Apple’s new Airport Extreme 6th generation has been announced and is now available from the Apple Store for £169.
In its all new design the Airport Extreme stands approximately 17cm tall, by approximately 10cm square, and features 3 LAN ports, a USB 2 port and a RJ45 WAN port – pretty standard and not dissimilar to the older model.
The real difference is in the wireless speed bump with Apple surging forward with their implementation of the wireless standard “AC” which is marketed as being 1300 Mbps, quite a difference when compared with most other wireless networks. The range 802.11ac (to give it its correct name) is also reported to be much further, in part to its use of the 5GHz spectrum.
In our tests the connection speeds was much slower than the reported 1300 Mbps, which in all fairness is to be expected. We found that the device happily transferred data at about 400 Mbps (or about 50MBs) meaning that you can copy an HD video in under 1.5 minutes which isn’t bad at all. This really starts to make streaming several HD videos at once possible wirelessly.
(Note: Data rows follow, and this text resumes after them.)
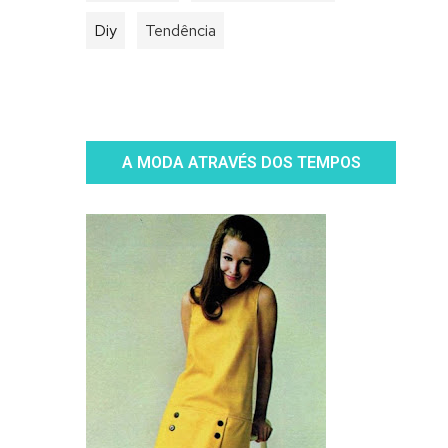
Diy
Tendência
A MODA ATRAVÉS DOS TEMPOS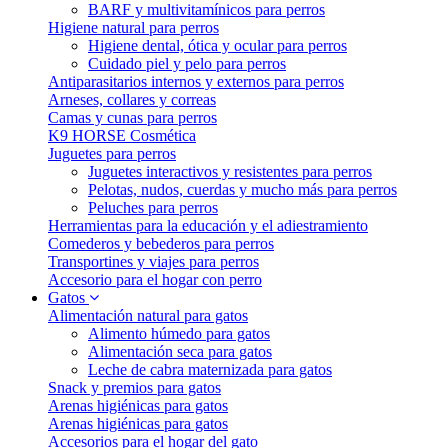
BARF y multivitamínicos para perros
Higiene natural para perros
Higiene dental, ótica y ocular para perros
Cuidado piel y pelo para perros
Antiparasitarios internos y externos para perros
Arneses, collares y correas
Camas y cunas para perros
K9 HORSE Cosmética
Juguetes para perros
Juguetes interactivos y resistentes para perros
Pelotas, nudos, cuerdas y mucho más para perros
Peluches para perros
Herramientas para la educación y el adiestramiento
Comederos y bebederos para perros
Transportines y viajes para perros
Accesorio para el hogar con perro
Gatos
Alimentación natural para gatos
Alimento húmedo para gatos
Alimentación seca para gatos
Leche de cabra maternizada para gatos
Snack y premios para gatos
Arenas higiénicas para gatos
Arenas higiénicas para gatos
Accesorios para el hogar del gato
Our range tests also proved to be pretty good, the Airport Extreme was able to keep its connection above 250 Mbps even at ranges of 20 meters plus, with several walls between the computer and the router. In comparison to this our standard 802.11n router’s connection dropped to just 40Mbps at half that distance of 10 meters.
All in all Apple’s new Airport Extreme is pretty good. There are a couple of cons though if you intend to use one and need more advanced features.
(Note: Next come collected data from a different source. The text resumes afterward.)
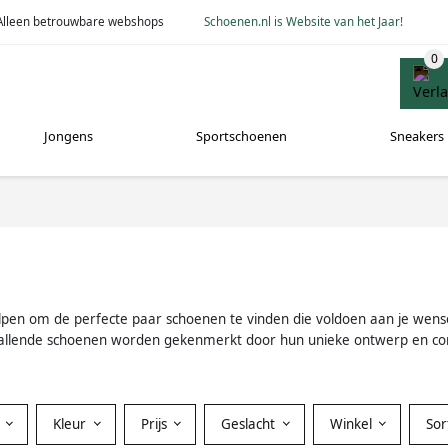
Alleen betrouwbare webshops
Schoenen.nl is Website van het Jaar!
Jongens
Sportschoenen
Sneakers
pen om de perfecte paar schoenen te vinden die voldoen aan je wensen
vallende schoenen worden gekenmerkt door hun unieke ontwerp en com
Kleur
Prijs
Geslacht
Winkel
So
One major con that we found – and this has been a theme running through Apple’s wireless routers for some time now – is that the port forwarding really doesn’t seem to work well. Legacy VPN PPTP ports simply weren’t forwarded through the firewall in our tests which is a real headache if you intend to cater for older Windows systems on your VPN server.
Minor cons include; no USB3, still only 3 LAN ports, no web administration (you still have to use Airport Utility which is a bit, well crap).
Otherwise its a nice, albeit quite expensive upgrade from Apple. Now we all need to buy an 802.11ac compatible iMac so we can actually get the wireless speed increases!
We’ve used the new Airport Extreme in a few real world installations now, actually using the new hardware in peoples offices and homes, both with and without Macs fitted with the new wireless AC chipset.
In some of these installations we have found the Extreme to be somewhat wanting; the achievable wireless range has been dramatically lower than our initial tests would indicate. Burst speeds tend to be very fast, even at a distance from the base station. But, and more importantly for us, these speeds are very sporadic and occur only 30% of the time. In certain properties transfer speeds absolutely crawl; in one example we got speeds jumping from 19mb a second to 200b per second – yes 200 BITS.
After replacing the Airport Extreme with the defacto free router from the Internet provider the transfer speeds jumped to a steady 1.5mb per second. Not great, but usable for general Internet surfing, and much better than pages that never open at all. In this example the computer used was infact a brand new iMac with the AC wireless card installed; when we replace the Airport Extreme with the BT Home Hub (which is a wireless G unit) connections speeds were much more reliable.